TOKİ ise farklı bir yapıyla farklı adımlar attı. Bugün Urfa’da yaptığı 170 konuta, 17 bin talep geliyorsa; Suudi Arabistan’dan Kazakistan’a kadar birçok ülkeden müşavirlik daveti alıyorsa ve 20 yılda 1 milyon dar gelirliyi konut sahibi yapmayı hedefliyorsa büyümenin yanında, sosyal yapıya ve döviz girişine de katkı yaptığı/yapacağı görülüyor. Ve ekonomideki ezberleri bozacağa benziyor.

NE DOĞU NE DE BATI ÜLKELERİNDE EMSALİMİZ VAR

Yurtdışı faaliyetleriniz ne durumda, geçenlerde Suudi Arabistan’a gittiniz….

TOKİ, Türkiye’de ne Doğu ne Batı ülkelerde emsali olacak bir kuruluş değil. Batı’da bu kadar konut talebi olmadığı için organizasyon yok, diğer tarafta ise talep olmasına rağmen böyle bir kurum yok. Konut, gelişen, nüfusu artan ülkeler için önemli. Bu know howu Türkiye’ye faydalı hale getirmek için, katma değer, sivil toplum örgütleri ve ticaret odalarıyla görüşüyoruz.
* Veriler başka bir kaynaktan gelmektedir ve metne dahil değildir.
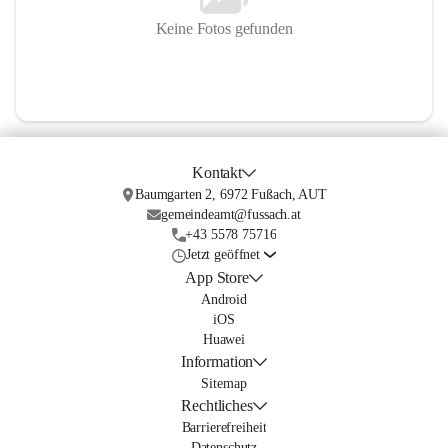
Keine Fotos gefunden
Kontakt
Baumgarten 2, 6972 Fußach, AUT
gemeindeamt@fussach.at
+43 5578 75716
Jetzt geöffnet
App Store
Android
iOS
Huawei
Information
Sitemap
Rechtliches
Barrierefreiheit
Datenschutz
Pakistan, İran, Suudi Arabistan ile görüşmelerimiz oldu. Bazı ülkelerde de müşavirlik anlamında talepler var, değerlendiriyoruz. Burada ciddi katma değer oluşturabiliriz. Pakistan ile sosyal konut yapımıyla ilgili işbirliği protokolü imzaladık. Biz Türkiye’nin birikimini, gelecek perspektifi doğrultusunda yeni katma değer yaratabilecek çalışmalarımız var. Bir çatı kuruluştan bahsediyoruz, yurtdışından bazı işler alıp Türkiye’de yapabilir miyiz diye uğraşıyoruz. Yönetebilirsek yeni bir başlık açmış oluruz.